Already, some well-meaning individuals are beginning to worry, wondering if all the efforts put into this media trial, conviction and sentencing is all about corruption and nothing more? Cross check on these facts again on those arrested: 1. Two Justices of the Supreme Court. 2. One Justice of the Court of Appeal 3. Three Judges of various State High Courts 4. One Judge of the Federal High Court 5. One Judge of the Federal High Court whose house broken into in his absence. Of these numbers, the NJC stated (without contradiction yet) that there is no compliant against two of the Supreme Court Justices.

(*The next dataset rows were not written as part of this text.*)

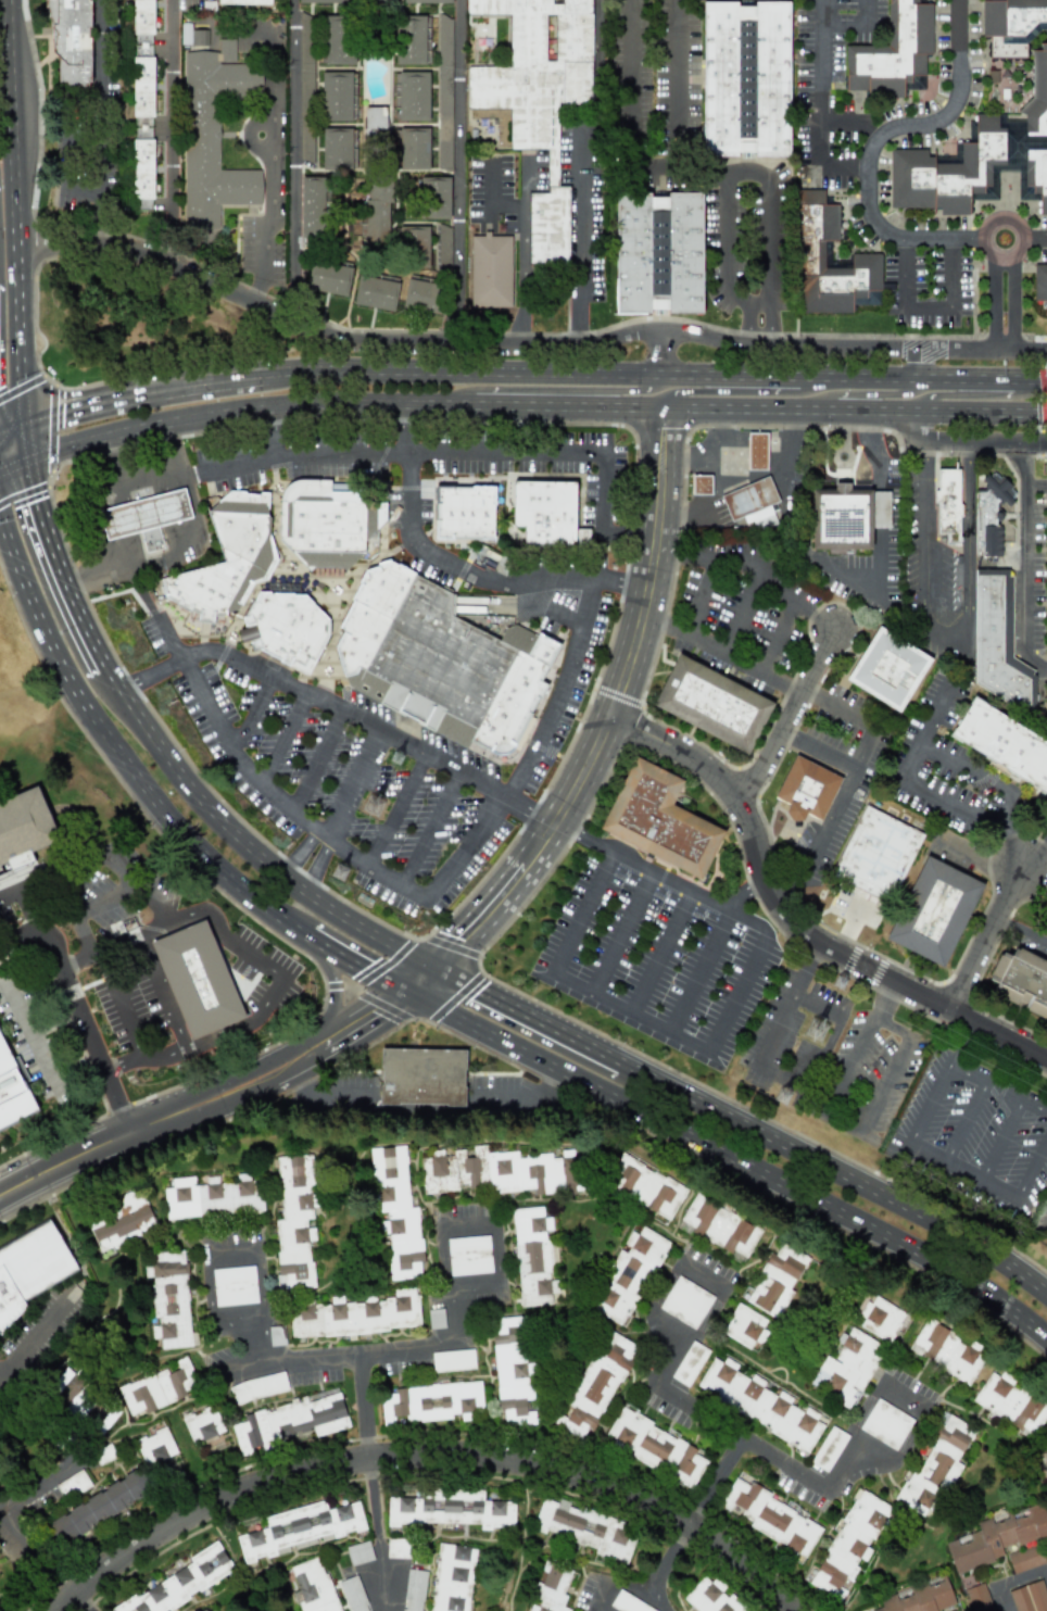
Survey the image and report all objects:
building: (245, 1)
building: (324, 1)
building: (373, 1)
building: (426, 1)
building: (1012, 25)
road: (858, 30)
building: (192, 35)
building: (337, 39)
building: (70, 40)
building: (411, 40)
building: (893, 53)
building: (143, 69)
building: (745, 78)
road: (820, 79)
road: (679, 84)
building: (306, 88)
building: (444, 92)
building: (337, 95)
building: (410, 96)
building: (538, 98)
road: (627, 108)
building: (374, 118)
road: (96, 119)
road: (852, 123)
road: (169, 129)
building: (214, 134)
road: (273, 140)
road: (877, 141)
building: (412, 148)
building: (338, 149)
road: (291, 157)
building: (980, 158)
road: (844, 162)
road: (701, 169)
road: (723, 171)
road: (457, 172)
building: (142, 174)
building: (434, 197)
building: (312, 207)
building: (377, 212)
road: (17, 217)
road: (576, 236)
road: (522, 238)
road: (1035, 238)
road: (1023, 239)
building: (415, 244)
building: (809, 246)
building: (443, 248)
building: (657, 252)
building: (490, 271)
building: (328, 278)
building: (1040, 282)
road: (233, 289)
building: (375, 293)
building: (422, 294)
road: (990, 301)
road: (1011, 303)
road: (930, 310)
road: (743, 323)
road: (773, 323)
road: (1035, 338)
road: (746, 344)
road: (658, 354)
road: (922, 365)
road: (655, 376)
road: (554, 390)
road: (738, 391)
road: (139, 394)
road: (974, 394)
road: (870, 395)
road: (532, 404)
road: (921, 424)
road: (526, 429)
road: (270, 433)
traffic signals: (21, 435)
road: (10, 437)
road: (984, 440)
building: (758, 451)
road: (433, 453)
road: (719, 483)
building: (701, 485)
road: (103, 489)
building: (749, 498)
building: (948, 503)
building: (463, 514)
building: (542, 514)
building: (990, 514)
road: (880, 516)
building: (145, 517)
gas station: (145, 517)
building: (848, 517)
building: (326, 527)
road: (627, 540)
road: (179, 544)
road: (53, 555)
road: (1027, 559)
building: (224, 563)
road: (709, 569)
road: (446, 574)
road: (775, 590)
road: (543, 611)
road: (741, 617)
building: (365, 626)
building: (284, 628)
road: (778, 639)
road: (959, 642)
building: (998, 642)
road: (720, 655)
building: (887, 668)
road: (166, 671)
building: (456, 674)
road: (647, 679)
road: (224, 685)
road: (562, 693)
road: (617, 697)
building: (711, 703)
road: (611, 713)
road: (251, 715)
road: (789, 715)
building: (1045, 725)
road: (926, 729)
road: (381, 736)
road: (282, 742)
building: (1003, 743)
parking lot: (392, 747)
road: (860, 749)
road: (116, 751)
power tower: (398, 757)
road: (317, 763)
road: (351, 784)
building: (805, 789)
power tower: (381, 806)
road: (1005, 807)
road: (289, 808)
road: (396, 810)
building: (658, 819)
road: (429, 829)
road: (819, 834)
building: (22, 835)
road: (242, 844)
road: (1008, 844)
road: (1034, 851)
road: (299, 852)
road: (102, 853)
building: (875, 853)
road: (975, 859)
road: (316, 865)
power tower: (346, 872)
road: (744, 892)
road: (112, 894)
road: (530, 896)
road: (34, 907)
building: (934, 909)
road: (795, 918)
road: (849, 926)
road: (620, 931)
road: (156, 932)
road: (1021, 932)
road: (83, 933)
building: (118, 933)
road: (987, 936)
road: (452, 945)
road: (660, 951)
road: (103, 954)
road: (351, 966)
road: (701, 972)
road: (279, 973)
road: (414, 979)
building: (197, 982)
building: (1021, 982)
power tower: (841, 983)
road: (334, 989)
road: (164, 990)
road: (455, 997)
road: (884, 998)
road: (382, 1005)
road: (78, 1006)
road: (120, 1007)
road: (524, 1014)
road: (722, 1025)
road: (29, 1029)
power tower: (823, 1031)
road: (961, 1039)
road: (144, 1058)
road: (850, 1061)
road: (45, 1063)
road: (74, 1064)
building: (422, 1076)
road: (779, 1076)
road: (883, 1088)
building: (11, 1091)
power tower: (787, 1098)
road: (204, 1102)
road: (967, 1120)
road: (911, 1136)
road: (1003, 1138)
road: (728, 1159)
road: (836, 1171)
building: (499, 1172)
building: (647, 1187)
building: (212, 1197)
building: (396, 1211)
building: (120, 1222)
building: (294, 1222)
road: (465, 1225)
building: (719, 1227)
road: (230, 1254)
road: (445, 1255)
building: (469, 1255)
building: (532, 1257)
building: (30, 1270)
road: (497, 1272)
building: (628, 1275)
road: (703, 1276)
building: (775, 1279)
building: (234, 1286)
road: (666, 1286)
road: (260, 1288)
building: (169, 1299)
building: (685, 1302)
road: (209, 1303)
road: (454, 1313)
road: (708, 1313)
building: (357, 1316)
building: (879, 1318)
road: (672, 1323)
building: (745, 1326)
road: (33, 1336)
road: (255, 1342)
building: (946, 1350)
road: (339, 1352)
road: (676, 1361)
building: (689, 1363)
building: (848, 1367)
building: (511, 1371)
road: (0, 1379)
building: (596, 1386)
building: (159, 1387)
building: (258, 1387)
road: (902, 1399)
building: (431, 1402)
building: (1011, 1403)
road: (363, 1404)
building: (758, 1404)
road: (867, 1410)
building: (290, 1421)
building: (202, 1424)
building: (885, 1424)
road: (906, 1436)
road: (742, 1439)
building: (654, 1447)
road: (872, 1447)
building: (156, 1448)
building: (828, 1448)
road: (426, 1452)
building: (103, 1454)
road: (844, 1464)
building: (935, 1465)
road: (713, 1479)
building: (73, 1484)
building: (98, 1507)
building: (451, 1509)
road: (6, 1513)
building: (771, 1518)
building: (586, 1528)
building: (300, 1529)
road: (378, 1533)
building: (996, 1538)
building: (850, 1543)
building: (398, 1548)
building: (359, 1553)
road: (666, 1553)
building: (1025, 1559)
building: (452, 1578)
road: (1022, 1578)
building: (182, 1582)
road: (627, 1583)
building: (314, 1585)
building: (551, 1588)
building: (413, 1590)
building: (353, 1594)
road: (602, 1597)
building: (710, 1597)
building: (919, 1597)
building: (1029, 1597)
road: (657, 1598)
building: (977, 1598)
road: (1002, 1599)
road: (76, 1603)
building: (205, 1609)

The DSS could not prove their case against Justice Pindiga of the High Court, Gombe State and therefore thrown out. The one from the Federal High Court has his complaint still been investigated. The other two have been disciplined and recommended for removal as judicial officers with a call to the Police to take it up from there. If as the NJC asserted, there is no compliant against the Supreme Court Justices from any quarters, including the DSS, on what was the infraction of their rights based?

If the other two have been recommended for removal as judicial officers by NJC awaiting executive action, on what basis are they accusing the NJC of shielding corrupt officers? If NJC did not find the other officers culpable, is the DSS intransigence not giving the meaning of trying to arm twist the NJC to have their way contrary to constitutional provisions?

If only one of such complaints is pending before the NJC, would the DSS have lost anything by waiting and abiding till its outcome? All these questions are anchored on whether the DSS have the constitutional powers they are exhibiting ab initio.

As many of such questions agitate the mind, one cannot but reflect on the very important office of the Attorney General, the only ministerial office created by the constitution, as the go-between. By my understanding, he should have a deep understanding of the workings and constraints of the Judiciary, which includes the NJC, as well as the Executive, and all the other arm of government. One of such constraints is that NJC members are not full time functionaries. They rather do the NJC work in addition to their other constitutional duties. In times like this, he should rise to the occasion. He should remember that while he owes a duty today to his employers, he owes a life long duty under the Legal Practitioners Act to the Courts, and all that they represent . That is because all his privileges flow from there.

Okeke is a Lagos based Attorney at Law.